Exercise goal: Rewrite the material below so that every "pose" becomes "camera", leaving everything else the same.

Extracted data:
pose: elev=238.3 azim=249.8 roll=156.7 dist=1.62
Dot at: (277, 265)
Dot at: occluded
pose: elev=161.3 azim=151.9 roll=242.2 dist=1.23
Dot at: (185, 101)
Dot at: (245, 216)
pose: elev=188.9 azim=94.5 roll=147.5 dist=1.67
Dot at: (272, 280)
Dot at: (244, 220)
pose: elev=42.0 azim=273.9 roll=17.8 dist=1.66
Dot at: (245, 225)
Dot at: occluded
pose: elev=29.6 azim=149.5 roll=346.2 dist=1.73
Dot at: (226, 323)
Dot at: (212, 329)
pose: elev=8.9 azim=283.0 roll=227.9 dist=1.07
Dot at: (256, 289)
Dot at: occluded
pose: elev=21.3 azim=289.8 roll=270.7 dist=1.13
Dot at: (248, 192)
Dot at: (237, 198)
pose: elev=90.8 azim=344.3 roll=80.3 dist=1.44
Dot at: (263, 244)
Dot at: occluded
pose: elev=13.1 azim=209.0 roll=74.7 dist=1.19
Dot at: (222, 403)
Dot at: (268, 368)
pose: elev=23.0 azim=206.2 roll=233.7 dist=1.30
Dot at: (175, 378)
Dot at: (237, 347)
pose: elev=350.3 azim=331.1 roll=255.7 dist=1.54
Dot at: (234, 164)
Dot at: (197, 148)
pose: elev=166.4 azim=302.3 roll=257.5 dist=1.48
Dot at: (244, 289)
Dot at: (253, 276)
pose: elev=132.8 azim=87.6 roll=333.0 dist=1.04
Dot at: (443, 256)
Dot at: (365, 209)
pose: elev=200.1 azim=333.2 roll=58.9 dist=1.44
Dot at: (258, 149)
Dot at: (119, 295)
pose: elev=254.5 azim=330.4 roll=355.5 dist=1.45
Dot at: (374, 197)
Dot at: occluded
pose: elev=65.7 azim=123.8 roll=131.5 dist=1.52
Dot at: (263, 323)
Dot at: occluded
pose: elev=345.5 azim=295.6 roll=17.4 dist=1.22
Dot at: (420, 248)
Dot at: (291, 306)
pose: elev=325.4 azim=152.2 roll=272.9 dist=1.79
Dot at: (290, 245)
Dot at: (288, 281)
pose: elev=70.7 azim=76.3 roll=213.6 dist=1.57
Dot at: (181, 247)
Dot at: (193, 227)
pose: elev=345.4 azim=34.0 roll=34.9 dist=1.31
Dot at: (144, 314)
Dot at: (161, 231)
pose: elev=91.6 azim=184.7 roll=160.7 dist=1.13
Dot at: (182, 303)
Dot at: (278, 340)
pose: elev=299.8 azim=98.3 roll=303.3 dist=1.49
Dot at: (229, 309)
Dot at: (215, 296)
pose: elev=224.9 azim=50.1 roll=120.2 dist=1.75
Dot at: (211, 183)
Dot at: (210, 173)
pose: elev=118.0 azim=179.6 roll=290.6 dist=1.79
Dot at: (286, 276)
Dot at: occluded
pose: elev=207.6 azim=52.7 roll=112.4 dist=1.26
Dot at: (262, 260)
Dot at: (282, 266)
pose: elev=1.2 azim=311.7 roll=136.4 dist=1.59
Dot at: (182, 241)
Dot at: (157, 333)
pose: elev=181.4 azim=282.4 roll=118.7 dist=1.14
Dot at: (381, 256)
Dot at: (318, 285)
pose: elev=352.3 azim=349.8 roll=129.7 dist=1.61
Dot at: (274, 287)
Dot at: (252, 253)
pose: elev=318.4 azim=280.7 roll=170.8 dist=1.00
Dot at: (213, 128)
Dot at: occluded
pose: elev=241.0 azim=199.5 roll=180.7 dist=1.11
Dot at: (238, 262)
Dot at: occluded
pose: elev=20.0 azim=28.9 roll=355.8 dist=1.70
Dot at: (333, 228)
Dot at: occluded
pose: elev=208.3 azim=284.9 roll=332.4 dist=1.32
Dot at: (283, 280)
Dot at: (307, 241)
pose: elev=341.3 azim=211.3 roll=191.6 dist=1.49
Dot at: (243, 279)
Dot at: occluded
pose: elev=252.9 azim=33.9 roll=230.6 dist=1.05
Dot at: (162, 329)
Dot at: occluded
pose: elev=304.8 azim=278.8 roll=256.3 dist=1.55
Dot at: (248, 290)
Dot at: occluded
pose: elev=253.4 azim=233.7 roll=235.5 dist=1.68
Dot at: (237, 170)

Response to the task:
camera: elev=238.3 azim=249.8 roll=156.7 dist=1.62
Dot at: (277, 265)
Dot at: occluded
camera: elev=161.3 azim=151.9 roll=242.2 dist=1.23
Dot at: (185, 101)
Dot at: (245, 216)
camera: elev=188.9 azim=94.5 roll=147.5 dist=1.67
Dot at: (272, 280)
Dot at: (244, 220)
camera: elev=42.0 azim=273.9 roll=17.8 dist=1.66
Dot at: (245, 225)
Dot at: occluded
camera: elev=29.6 azim=149.5 roll=346.2 dist=1.73
Dot at: (226, 323)
Dot at: (212, 329)
camera: elev=8.9 azim=283.0 roll=227.9 dist=1.07
Dot at: (256, 289)
Dot at: occluded
camera: elev=21.3 azim=289.8 roll=270.7 dist=1.13
Dot at: (248, 192)
Dot at: (237, 198)
camera: elev=90.8 azim=344.3 roll=80.3 dist=1.44
Dot at: (263, 244)
Dot at: occluded
camera: elev=13.1 azim=209.0 roll=74.7 dist=1.19
Dot at: (222, 403)
Dot at: (268, 368)
camera: elev=23.0 azim=206.2 roll=233.7 dist=1.30
Dot at: (175, 378)
Dot at: (237, 347)
camera: elev=350.3 azim=331.1 roll=255.7 dist=1.54
Dot at: (234, 164)
Dot at: (197, 148)
camera: elev=166.4 azim=302.3 roll=257.5 dist=1.48
Dot at: (244, 289)
Dot at: (253, 276)
camera: elev=132.8 azim=87.6 roll=333.0 dist=1.04
Dot at: (443, 256)
Dot at: (365, 209)
camera: elev=200.1 azim=333.2 roll=58.9 dist=1.44
Dot at: (258, 149)
Dot at: (119, 295)
camera: elev=254.5 azim=330.4 roll=355.5 dist=1.45
Dot at: (374, 197)
Dot at: occluded
camera: elev=65.7 azim=123.8 roll=131.5 dist=1.52
Dot at: (263, 323)
Dot at: occluded
camera: elev=345.5 azim=295.6 roll=17.4 dist=1.22
Dot at: (420, 248)
Dot at: (291, 306)
camera: elev=325.4 azim=152.2 roll=272.9 dist=1.79
Dot at: (290, 245)
Dot at: (288, 281)
camera: elev=70.7 azim=76.3 roll=213.6 dist=1.57
Dot at: (181, 247)
Dot at: (193, 227)
camera: elev=345.4 azim=34.0 roll=34.9 dist=1.31
Dot at: (144, 314)
Dot at: (161, 231)
camera: elev=91.6 azim=184.7 roll=160.7 dist=1.13
Dot at: (182, 303)
Dot at: (278, 340)
camera: elev=299.8 azim=98.3 roll=303.3 dist=1.49
Dot at: (229, 309)
Dot at: (215, 296)
camera: elev=224.9 azim=50.1 roll=120.2 dist=1.75
Dot at: (211, 183)
Dot at: (210, 173)
camera: elev=118.0 azim=179.6 roll=290.6 dist=1.79
Dot at: (286, 276)
Dot at: occluded
camera: elev=207.6 azim=52.7 roll=112.4 dist=1.26
Dot at: (262, 260)
Dot at: (282, 266)
camera: elev=1.2 azim=311.7 roll=136.4 dist=1.59
Dot at: (182, 241)
Dot at: (157, 333)
camera: elev=181.4 azim=282.4 roll=118.7 dist=1.14
Dot at: (381, 256)
Dot at: (318, 285)
camera: elev=352.3 azim=349.8 roll=129.7 dist=1.61
Dot at: (274, 287)
Dot at: (252, 253)
camera: elev=318.4 azim=280.7 roll=170.8 dist=1.00
Dot at: (213, 128)
Dot at: occluded
camera: elev=241.0 azim=199.5 roll=180.7 dist=1.11
Dot at: (238, 262)
Dot at: occluded
camera: elev=20.0 azim=28.9 roll=355.8 dist=1.70
Dot at: (333, 228)
Dot at: occluded
camera: elev=208.3 azim=284.9 roll=332.4 dist=1.32
Dot at: (283, 280)
Dot at: (307, 241)
camera: elev=341.3 azim=211.3 roll=191.6 dist=1.49
Dot at: (243, 279)
Dot at: occluded
camera: elev=252.9 azim=33.9 roll=230.6 dist=1.05
Dot at: (162, 329)
Dot at: occluded
camera: elev=304.8 azim=278.8 roll=256.3 dist=1.55
Dot at: (248, 290)
Dot at: occluded
camera: elev=253.4 azim=233.7 roll=235.5 dist=1.68
Dot at: (237, 170)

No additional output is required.